WHEW. ONE LAST THING: THEM TAX CUTS? NOT DOING ANY GOOD


Unless you're Donald Trump, that is. If you're wealthy, you're enjoying yet more of your good luck. If you're not, you're losing your job at an auto factory and taking one without benefits at a bigbox store.

It's increasingly being proved that those vaunted, tasty tax cuts are NOT, in fact, revitalizing the economy or rising all boats or dripping down. They're just tax cuts for the wealthy.

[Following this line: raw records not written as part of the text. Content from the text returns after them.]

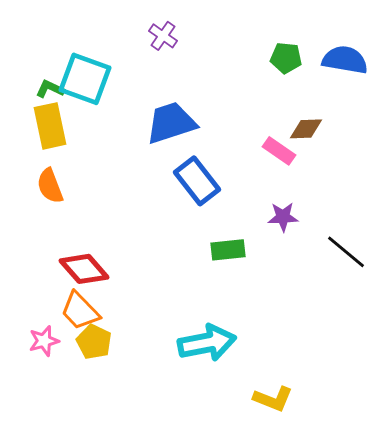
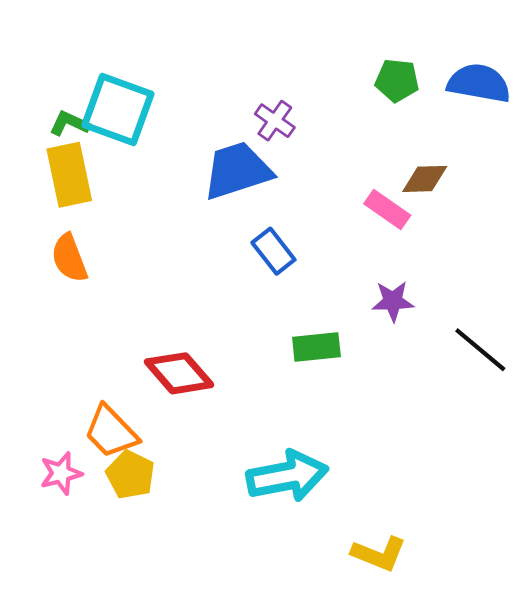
purple cross: (163, 36) -> (275, 121), moved
blue rectangle: (197, 181) -> (273, 251), size x0.7
red diamond: (84, 269) -> (179, 373), moved

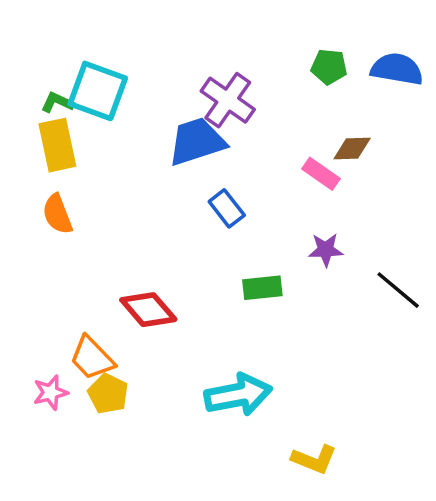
purple cross: (275, 121) -> (228, 100), size x1.6

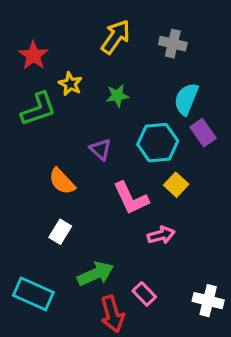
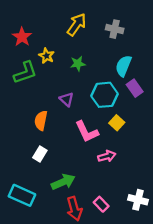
orange semicircle: (62, 181) -> (41, 121), turned 54
pink rectangle: (144, 294) -> (101, 204), moved

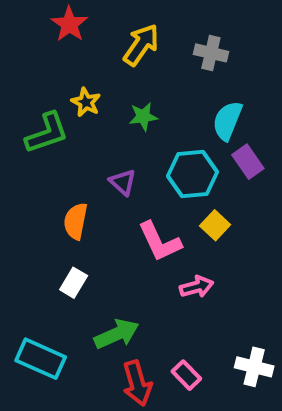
red star: (22, 37) -> (69, 24), moved

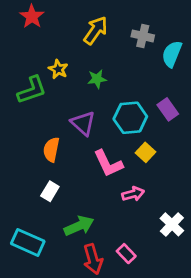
red star: (69, 24) -> (32, 17), moved
cyan semicircle: (227, 121) -> (172, 54), moved
purple triangle: (123, 182) -> (83, 123), size x1.4
white cross: (254, 367) -> (172, 224), moved, turned 30

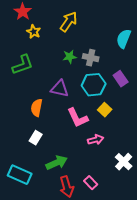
gray cross: (143, 36) -> (91, 58), moved
yellow star: (58, 69) -> (34, 32), moved
purple triangle: (83, 123) -> (60, 89), turned -30

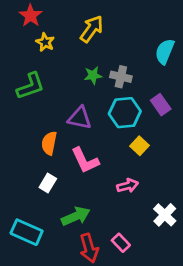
pink L-shape: (78, 118) -> (85, 160), moved

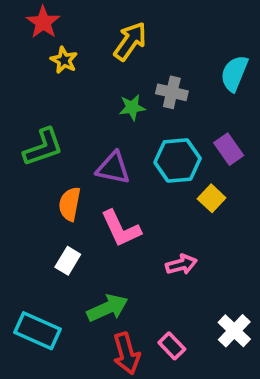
gray cross: (121, 77) -> (172, 92), moved
green L-shape: (31, 86) -> (43, 147), moved
yellow square: (139, 146) -> (212, 198), moved
white cross: (165, 215) -> (234, 331), moved

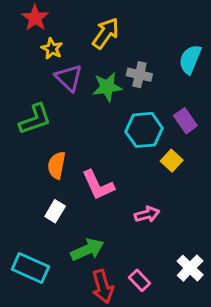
green star: (132, 107) -> (107, 87), size x1.4
purple triangle: (113, 168) -> (69, 78), moved, turned 32

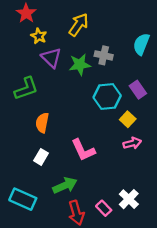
pink L-shape: (98, 185) -> (83, 150), moved
pink arrow: (147, 214) -> (132, 143), moved
white cross: (190, 268) -> (129, 199), moved

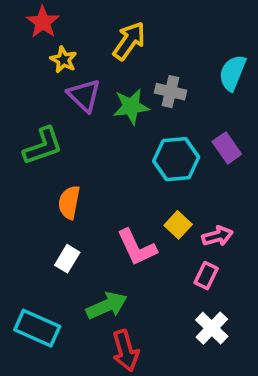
yellow square: (128, 119) -> (178, 225), moved
pink rectangle: (104, 208) -> (206, 276), moved, turned 70

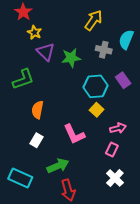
yellow arrow: (129, 41) -> (94, 20), moved
gray cross: (171, 92) -> (104, 50), moved
yellow square: (178, 225) -> (97, 110), moved

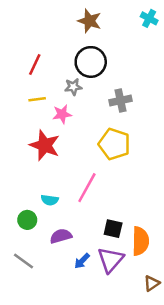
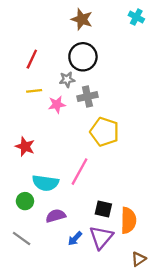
gray cross: (121, 101) -> (87, 97), moved
red star: (45, 145) -> (25, 147), moved, size x0.7
cyan semicircle: (50, 200) -> (45, 183), size x1.6

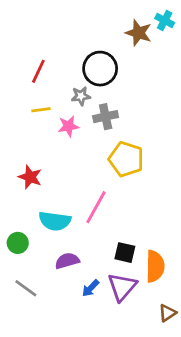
brown star: (82, 19) -> (139, 33), moved
green circle: (25, 201) -> (18, 243), moved

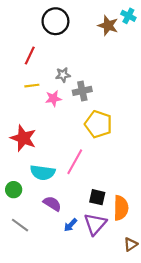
black circle: (100, 69) -> (55, 21), moved
red star: (30, 177) -> (23, 138), size x1.4
purple semicircle: (67, 261) -> (52, 204), turned 48

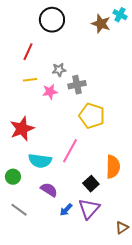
red star: (23, 138) -> (22, 129), turned 30
black square: (97, 197) -> (91, 184), turned 35
orange semicircle: (121, 208) -> (113, 167), moved

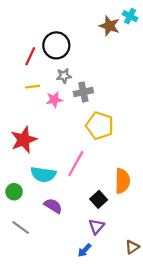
black circle: (52, 20) -> (56, 45), moved
purple triangle: (89, 209) -> (96, 226), size x0.7
blue arrow: (66, 210) -> (84, 250), moved

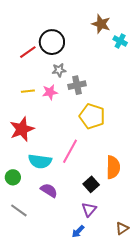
cyan cross: (130, 16) -> (120, 41), moved
red line: (30, 56) -> (28, 52), turned 30
yellow line: (32, 87) -> (28, 91), moved

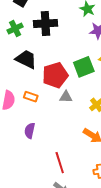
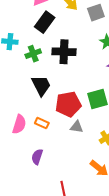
black trapezoid: (26, 59) -> (41, 85), turned 30

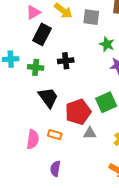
gray square: (96, 13) -> (91, 17), turned 36
black cross: (64, 52) -> (66, 61), size x0.7
green cross: (33, 54) -> (36, 67), turned 35

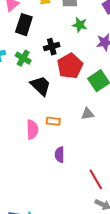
green star: (107, 44) -> (80, 25), moved
green cross: (36, 67) -> (23, 58), turned 35
red pentagon: (78, 112) -> (70, 66), moved

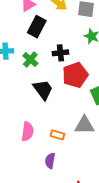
gray triangle: (88, 114) -> (85, 125), size x1.5
orange rectangle: (53, 121) -> (57, 135), moved

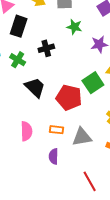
red pentagon: (75, 75) -> (69, 97), moved, turned -30
gray triangle: (85, 125) -> (82, 137), moved

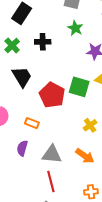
green square: (93, 83) -> (79, 87), turned 35
gray triangle: (82, 137) -> (52, 154), moved

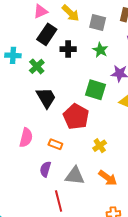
black cross: (43, 42) -> (68, 49), moved
green square: (79, 87) -> (95, 90), moved
yellow cross: (90, 125) -> (100, 146), moved
red line: (51, 181) -> (59, 201), moved

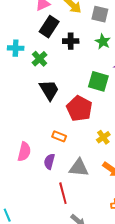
pink semicircle: (26, 138) -> (24, 152), moved

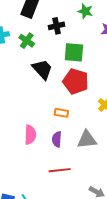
black cross: (71, 41) -> (56, 26), moved
green square: (98, 81) -> (74, 52), moved
red line: (63, 193) -> (60, 170), moved, turned -70

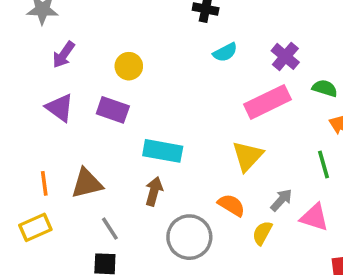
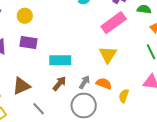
yellow circle: (129, 66) -> (25, 16), moved
brown arrow: (154, 191) -> (59, 84), turned 35
gray arrow: (281, 200) -> (84, 82), moved

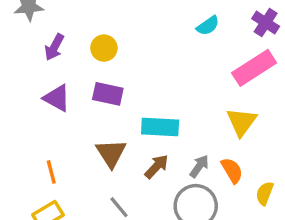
orange semicircle: (104, 84) -> (232, 170), turned 35
brown triangle: (21, 86) -> (111, 153), moved, turned -42

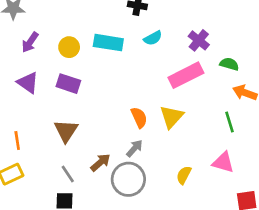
cyan rectangle: (160, 127) -> (108, 43), moved
brown arrow: (157, 166) -> (100, 162), moved
orange semicircle: (232, 170) -> (139, 117), moved

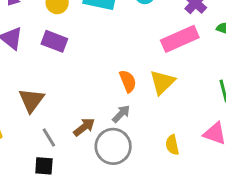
brown triangle: (66, 131) -> (31, 100), moved
yellow semicircle: (184, 175) -> (172, 145), turned -42

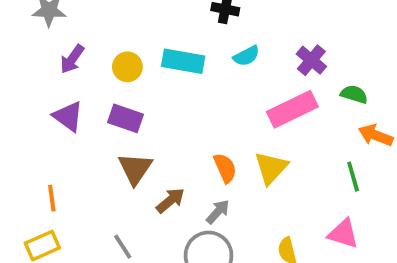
brown triangle: (31, 100) -> (135, 169), moved
brown arrow: (84, 127) -> (170, 200), moved

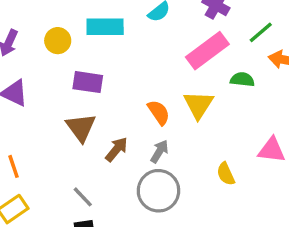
green semicircle: (354, 94) -> (242, 79), moved
purple rectangle: (126, 118) -> (88, 82), moved
green line: (353, 177) -> (261, 32), moved, turned 76

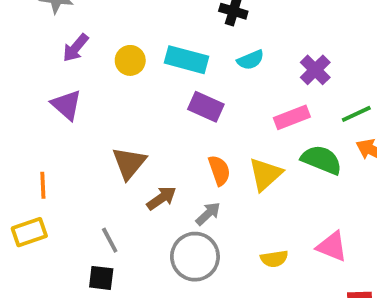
pink rectangle: (207, 51) -> (292, 117), size x0.7
green semicircle: (242, 79) -> (321, 160), size x1.5
purple rectangle: (88, 82) -> (206, 107), moved
yellow semicircle: (226, 174) -> (274, 259), turned -90

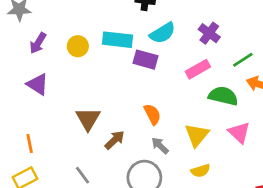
cyan semicircle: (251, 60) -> (163, 33), size x1.4
purple rectangle: (206, 107) -> (145, 60), moved
yellow triangle: (265, 174) -> (197, 135), moved
gray arrow: (208, 214) -> (160, 146), moved, turned -84
pink triangle: (332, 247) -> (239, 133), moved, turned 30

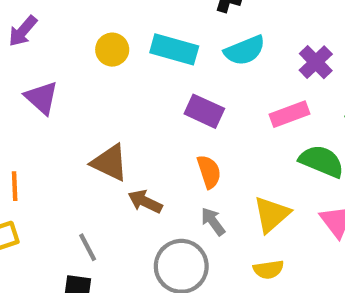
purple arrow: (38, 43) -> (23, 31), moved
purple rectangle: (145, 60) -> (204, 111), moved
brown triangle: (88, 119) -> (110, 163), turned -44
brown arrow: (115, 140) -> (145, 202), turned -120

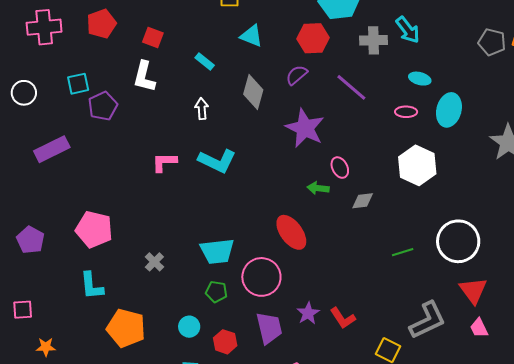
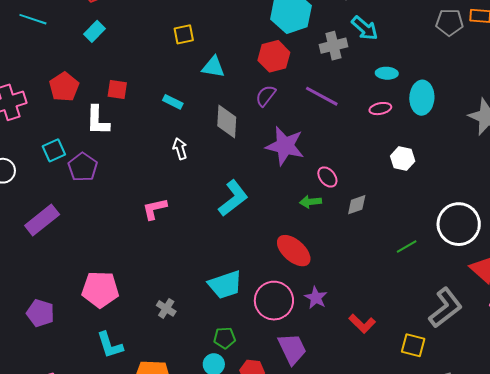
white L-shape: (144, 77) -> (98, 120), moved
cyan L-shape: (217, 161) -> (233, 198), moved, turned -51
white hexagon: (417, 165) -> (403, 159), size x0.6
green pentagon: (216, 292) -> (225, 338), moved
purple star: (308, 313) -> (316, 298), moved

Our friends at United for a Fair Economy just issued a report.
Click here
to read more.
As President Bush and his senior advisors traveled across the country this past weekend touting 2005 job growth numbers and demanding that Congress make the administration's tax cuts permanent, a study examines the administration's claim that tax cuts create jobs—and finds it without merit.

While two million jobs were created in 2005, this is 3.5 million jobs short of expectations by the President's Council of Economic Advisors, who estimate job growth at 3.1% in a normal year. Jobs grew by only 1.5% in 2005.

"The president's tax-cutting policy is a failure in regard to job creation, and we need to recognize it as such, " said Anisha Desai, program director at UFE and one of the report's co-authors. "While there is no evidence that massive tax cuts create jobs, there is considerable evidence that they contribute to economy-choking deficits."

The report reviewed administration claims that "tax cuts create jobs" and found the following:

  • Tax cuts have no predictable effect on employment, either in job creation or job destruction.
  • Since 2003, job creation has fallen millions of jobs short of the administration's promises.
  • The current weakness in job creation during an economic recovery is unprecedented since World War II.